Uhuru started receiving the Sh1.32 million monthly pay from December 1 and was paid a lump sum of Sh39.6 million, according to Treasury documents seen by the Business Daily.

Read: Uhuru starts receiving his Sh1.32m monthly pension

The monthly payment of Mama Ngina, 90, has placed the former First Lady in a small and exclusive club that includes former top public officials who set back taxpayers more than Sh500 million every month to keep them comfortable in retirement.

This includes former vice-presidents Moody Awori and Kalonzo Musyoka and retired parliamentary speakers — Kenneth Marende, Francis ole Kaparo and Ekwee Ethuro — who are paid hundreds of thousands monthly besides juicy perks like fuel and medical allowance and tens of aides paid by the State.

The Treasury has set aside over Sh1 billion in the current financial year ending June to cater for the retirement benefits of the privileged former State officials in a package that also includes the pay and perks of opposition leader Raila Odinga for his role as Prime Minister between 2008 and 2013.

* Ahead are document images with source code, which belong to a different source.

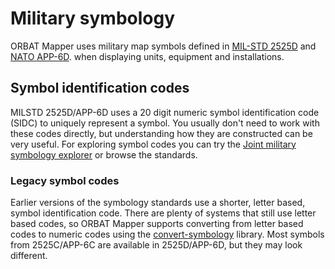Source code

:<script setup>
import MilSymbol from '../components/MilSymbol.vue'
</script>

# Military symbology

ORBAT Mapper uses military map symbols defined
in [MIL-STD 2525D](https://www.jcs.mil/Portals/36/Documents/Doctrine/Other_Pubs/ms_2525d.pdf) and [NATO
APP-6D](https://nso.nato.int/nso/nsdd/main/standards/ap-details/1912/EN).
when displaying units, equipment and installations.

<div class="flex items-center gap-4 justify-center">
    <MilSymbol sidc="10031000131211004600" /> 
    <MilSymbol sidc="10061000151205010000" />
    <MilSymbol sidc="10031500331105030000" />
    <MilSymbol sidc="10032000001213010000" />
</div>

<div class="flex gap-4 items-center justify-center">
    <MilSymbol sidc="10011000000000000000" />
    <MilSymbol sidc="10031000000000000000" />
    <MilSymbol sidc="10041000000000000000" />
    <MilSymbol sidc="10061000000000000000" />
</div>

## Symbol identification codes

MILSTD 2525D/APP-6D uses a 20 digit numeric symbol identification code (SIDC) to uniquely represent a symbol. You
usually don't need to work with these codes directly, but understanding how they are constructed can be very useful. For
exploring symbol codes you can try the [Joint military symbology explorer](https://explorer.milsymb.net/#/explore/) or
browse the standards.

### Legacy symbol codes

Earlier versions of the symbology standards use a shorter, letter based, symbol identification code. There are plenty of
systems that still use letter based codes, so ORBAT Mapper supports converting from letter based codes to numeric codes
using the [convert-symbology](https://github.com/orbat-mapper/convert-symbology) library. Most symbols from 2525C/APP-6C
are available in 2525D/APP-6D, but they may look different.
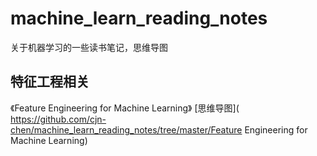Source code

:# machine_learn_reading_notes
关于机器学习的一些读书笔记，思维导图

## 特征工程相关

《Feature Engineering for Machine Learning》 [思维导图](  https://github.com/cjn-chen/machine_learn_reading_notes/tree/master/Feature Engineering for Machine Learning)

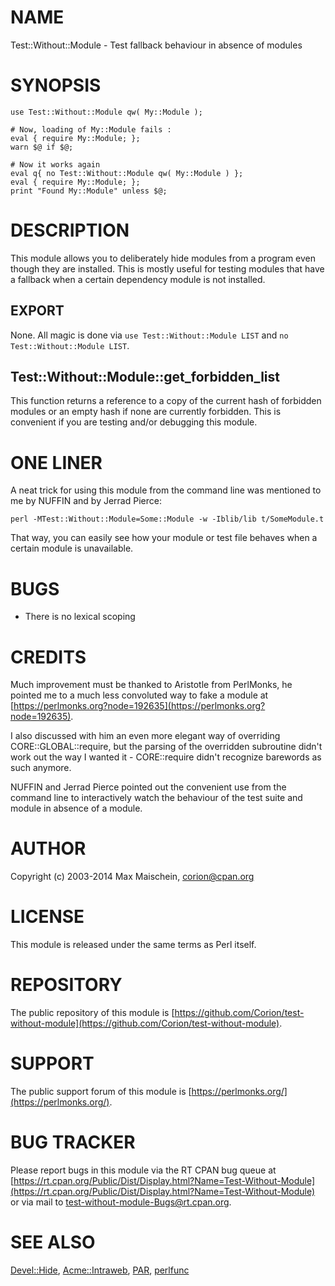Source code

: # NAME

Test::Without::Module - Test fallback behaviour in absence of modules

# SYNOPSIS

    use Test::Without::Module qw( My::Module );

    # Now, loading of My::Module fails :
    eval { require My::Module; };
    warn $@ if $@;

    # Now it works again
    eval q{ no Test::Without::Module qw( My::Module ) };
    eval { require My::Module; };
    print "Found My::Module" unless $@;

# DESCRIPTION

This module allows you to deliberately hide modules from a program
even though they are installed. This is mostly useful for testing modules
that have a fallback when a certain dependency module is not installed.

## EXPORT

None. All magic is done via `use Test::Without::Module LIST` and
`no Test::Without::Module LIST`.

## Test::Without::Module::get\_forbidden\_list

This function returns a reference to a copy of the current hash of forbidden
modules or an empty hash if none are currently forbidden. This is convenient
if you are testing and/or debugging this module.

# ONE LINER

A neat trick for using this module from the command line
was mentioned to me by NUFFIN and by Jerrad Pierce:

    perl -MTest::Without::Module=Some::Module -w -Iblib/lib t/SomeModule.t

That way, you can easily see how your module or test file behaves
when a certain module is unavailable.

# BUGS

- There is no lexical scoping

# CREDITS

Much improvement must be thanked to Aristotle from PerlMonks, he pointed me
to a much less convoluted way to fake a module at
[https://perlmonks.org?node=192635](https://perlmonks.org?node=192635).

I also discussed with him an even more elegant way of overriding
CORE::GLOBAL::require, but the parsing of the overridden subroutine
didn't work out the way I wanted it - CORE::require didn't recognize
barewords as such anymore.

NUFFIN and Jerrad Pierce pointed out the convenient
use from the command line to interactively watch the
behaviour of the test suite and module in absence
of a module.

# AUTHOR

Copyright (c) 2003-2014 Max Maischein, <corion@cpan.org>

# LICENSE

This module is released under the same terms as Perl itself.

# REPOSITORY

The public repository of this module is
[https://github.com/Corion/test-without-module](https://github.com/Corion/test-without-module).

# SUPPORT

The public support forum of this module is
[https://perlmonks.org/](https://perlmonks.org/).

# BUG TRACKER

Please report bugs in this module via the RT CPAN bug queue at
[https://rt.cpan.org/Public/Dist/Display.html?Name=Test-Without-Module](https://rt.cpan.org/Public/Dist/Display.html?Name=Test-Without-Module)
or via mail to [test-without-module-Bugs@rt.cpan.org](https://metacpan.org/pod/test-without-module-Bugs@rt.cpan.org).

# SEE ALSO

[Devel::Hide](https://metacpan.org/pod/Devel::Hide), [Acme::Intraweb](https://metacpan.org/pod/Acme::Intraweb), [PAR](https://metacpan.org/pod/PAR), [perlfunc](https://metacpan.org/pod/perlfunc)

This underlines the taxpayers’ burden of keeping former State officials comfortable in retirement.

The Kenyatta family established its political and business interests during the 15-year rule of Kenya’s first president, Jomo Kenyatta.

After his death, Mama Ngina, his fourth wife, played a pivotal role in expanding the family’s business interests, with the help of experienced international wealth experts, notably from private banks like the Swiss bank Union Bancaire Privée (UBP).

The Kenyattas control about 13.2 percent stake of NCBA Group, valuing their stake at Sh7.94 billion based on the bank’s market valuation of Sh60.2 billion at close of trading Thursday.

Other investments are Brookside Dairy —where the former President’s younger brother, Muhoho Kenyatta, sits as executive chairman — high-end Peponi School and the upmarket and chic hotel chain, Heritage Hotels East Africa.

The family is also linked to Media Max Company, which owns K24 TV, Kameme Radio and The People Daily newspaper.

It also owns thousands of acres of prime land across Kenya that was acquired by Jomo Kenyatta in the 1960s and 1970s under a settlement transfer fund scheme that allowed government officials to acquire land from the British.

The family’s commercial empire grew during Uhuru’s presidency, with expansion plans, buyouts and mergers taking centre stage.